Moreover, initial feedback from filmmakers and subjects suggest that the documentary films go beyond providing balanced public service TV to provide impetus to social justice campaigns and connect people across nationality, religion and culture around common human rights issues.
It is therefore with pride we now say; from Ukraine to the Philippines, and from Lebanon to Brazil; World Stories uses the power of broadcast media to provide public education about the world we live in. Reaching mass audiences with universal stories.
Reaching New Audiences
WORLD STORIES changes lives on a daily basis because the series shows independent journalistic content to people who have little or no experience with fact based journalism; living in countries where the government exercises censorship and suppresses free speech. By giving people knowledge World Stories gives people the power to act as global citizens.
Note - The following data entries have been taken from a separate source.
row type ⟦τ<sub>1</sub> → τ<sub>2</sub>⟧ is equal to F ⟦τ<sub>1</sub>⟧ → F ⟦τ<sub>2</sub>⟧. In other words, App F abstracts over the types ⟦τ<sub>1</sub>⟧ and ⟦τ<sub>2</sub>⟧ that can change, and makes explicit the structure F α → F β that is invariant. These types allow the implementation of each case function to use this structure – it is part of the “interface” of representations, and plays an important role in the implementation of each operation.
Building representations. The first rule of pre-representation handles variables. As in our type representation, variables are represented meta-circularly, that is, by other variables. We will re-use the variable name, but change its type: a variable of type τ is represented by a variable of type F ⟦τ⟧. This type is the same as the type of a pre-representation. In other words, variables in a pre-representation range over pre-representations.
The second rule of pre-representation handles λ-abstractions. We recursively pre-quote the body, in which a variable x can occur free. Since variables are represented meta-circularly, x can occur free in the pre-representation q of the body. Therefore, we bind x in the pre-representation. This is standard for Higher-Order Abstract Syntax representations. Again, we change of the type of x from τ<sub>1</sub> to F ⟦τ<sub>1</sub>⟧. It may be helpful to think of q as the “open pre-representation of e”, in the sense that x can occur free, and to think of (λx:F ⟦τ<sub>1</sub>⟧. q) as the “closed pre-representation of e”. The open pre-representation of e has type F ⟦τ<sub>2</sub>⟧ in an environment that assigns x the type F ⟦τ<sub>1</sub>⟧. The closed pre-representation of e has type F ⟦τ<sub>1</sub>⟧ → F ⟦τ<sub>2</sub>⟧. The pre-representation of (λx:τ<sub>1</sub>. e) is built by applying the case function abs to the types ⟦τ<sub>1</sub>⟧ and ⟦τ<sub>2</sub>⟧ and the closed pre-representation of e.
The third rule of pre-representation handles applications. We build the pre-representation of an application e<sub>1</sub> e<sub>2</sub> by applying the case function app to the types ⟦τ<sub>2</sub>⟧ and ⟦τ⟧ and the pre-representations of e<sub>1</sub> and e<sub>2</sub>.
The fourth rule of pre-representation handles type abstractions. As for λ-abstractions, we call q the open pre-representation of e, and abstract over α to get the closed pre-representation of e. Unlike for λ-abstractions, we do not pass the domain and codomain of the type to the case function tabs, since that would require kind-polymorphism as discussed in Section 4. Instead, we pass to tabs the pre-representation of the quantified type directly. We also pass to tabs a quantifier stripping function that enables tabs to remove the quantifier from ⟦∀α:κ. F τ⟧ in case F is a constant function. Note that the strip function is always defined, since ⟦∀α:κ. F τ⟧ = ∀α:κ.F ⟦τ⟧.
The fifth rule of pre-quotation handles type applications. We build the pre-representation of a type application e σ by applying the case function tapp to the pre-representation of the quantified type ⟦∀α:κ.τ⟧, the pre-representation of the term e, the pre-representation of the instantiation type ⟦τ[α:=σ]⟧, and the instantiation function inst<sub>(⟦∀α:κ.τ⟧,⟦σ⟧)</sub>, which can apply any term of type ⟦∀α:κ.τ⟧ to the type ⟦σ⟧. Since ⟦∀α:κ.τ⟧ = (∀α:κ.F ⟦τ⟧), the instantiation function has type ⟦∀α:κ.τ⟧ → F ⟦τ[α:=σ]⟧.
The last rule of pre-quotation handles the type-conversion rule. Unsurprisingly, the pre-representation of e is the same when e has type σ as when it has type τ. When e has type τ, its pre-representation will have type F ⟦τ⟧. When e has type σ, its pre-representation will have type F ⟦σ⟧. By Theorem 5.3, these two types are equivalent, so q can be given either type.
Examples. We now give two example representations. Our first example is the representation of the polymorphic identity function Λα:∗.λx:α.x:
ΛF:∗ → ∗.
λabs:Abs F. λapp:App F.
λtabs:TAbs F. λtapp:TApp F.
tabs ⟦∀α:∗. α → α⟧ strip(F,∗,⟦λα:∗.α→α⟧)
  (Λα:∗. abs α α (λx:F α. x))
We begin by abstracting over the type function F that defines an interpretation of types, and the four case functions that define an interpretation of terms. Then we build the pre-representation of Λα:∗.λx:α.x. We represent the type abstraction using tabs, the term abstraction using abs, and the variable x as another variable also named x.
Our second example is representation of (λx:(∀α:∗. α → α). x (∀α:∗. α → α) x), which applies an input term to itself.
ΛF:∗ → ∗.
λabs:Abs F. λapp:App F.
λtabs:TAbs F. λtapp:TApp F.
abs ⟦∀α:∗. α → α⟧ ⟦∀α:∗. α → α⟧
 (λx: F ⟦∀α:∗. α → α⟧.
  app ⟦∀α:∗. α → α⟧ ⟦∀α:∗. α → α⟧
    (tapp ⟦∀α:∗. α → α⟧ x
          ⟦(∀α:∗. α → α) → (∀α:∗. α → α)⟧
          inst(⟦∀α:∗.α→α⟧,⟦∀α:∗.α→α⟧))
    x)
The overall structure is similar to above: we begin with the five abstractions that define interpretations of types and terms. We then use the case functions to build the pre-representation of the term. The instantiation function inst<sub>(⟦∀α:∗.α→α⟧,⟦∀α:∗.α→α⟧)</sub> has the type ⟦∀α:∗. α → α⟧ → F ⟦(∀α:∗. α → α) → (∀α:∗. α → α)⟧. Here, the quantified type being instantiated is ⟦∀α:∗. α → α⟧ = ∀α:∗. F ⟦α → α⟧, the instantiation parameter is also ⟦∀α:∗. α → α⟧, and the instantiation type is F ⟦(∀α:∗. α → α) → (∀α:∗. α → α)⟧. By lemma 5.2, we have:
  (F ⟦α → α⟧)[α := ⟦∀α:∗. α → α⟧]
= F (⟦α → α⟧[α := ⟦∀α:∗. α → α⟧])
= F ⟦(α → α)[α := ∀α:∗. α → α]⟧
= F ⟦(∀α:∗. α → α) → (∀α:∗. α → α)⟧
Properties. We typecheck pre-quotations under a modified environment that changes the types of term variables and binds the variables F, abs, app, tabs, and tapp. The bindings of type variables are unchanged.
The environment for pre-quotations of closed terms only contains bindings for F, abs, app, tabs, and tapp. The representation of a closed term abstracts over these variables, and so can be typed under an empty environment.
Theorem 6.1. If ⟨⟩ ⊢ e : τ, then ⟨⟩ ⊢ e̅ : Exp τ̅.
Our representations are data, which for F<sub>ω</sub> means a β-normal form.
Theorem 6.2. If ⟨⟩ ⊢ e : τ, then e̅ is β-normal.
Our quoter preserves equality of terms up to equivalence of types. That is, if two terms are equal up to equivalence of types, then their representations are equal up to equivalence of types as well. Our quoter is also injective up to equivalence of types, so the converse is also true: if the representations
World Stories currently works with more than 9 local broadcasters to reach an estimated 10 to 35 million people per film. Audiences include an average of 1.9 million people in Brazil, and an average 350 000 people in Ukraine per film.
Independent documentary films were shown for the first time by a Vietnamese public broadcaster through World Stories.
Energizing Social Justice Campaigns
Innocent on Death Row is a film about a young Spanish-Filipino man, Paco, who was convicted of a brutal murder he probably didn’t commit. The film was shown for the first time in the Philippines through World Stories.
The broadcast revitalised the on-going social justice campaign for Paco. While Paco is still not free, he has been granted special license to undertake studies and is currently working part time as a chef in Spain.
My Childhood In Hell depicts the successful Danish children’s rights activist Lisbeth Zorning Andersen confronting her own upbringing with neglect, poverty and sexual abuse – a journey that proves much harder than she ever imagined. Following the World Stories broadcast, in 2015, Lisbeth received several emails from men and women around the world, including South Korea and Palestine.
People who like her grew up impoverished and abused, but have achieved success as adults. Some had never shared their stories before but wanted to share with Lisbeth – a woman they knew would intimately relate to their experiences.
Strengthening Public Media
The feedback from our broadcasters and filmmakers is unequivocal: World Stories goes beyond commentary and provides audiences with important human stories, connects people from around the world, and provides large segments of our global society with information they otherwise would never have access to; supporting social justice campaigns, and actively building a more open and compassionate world.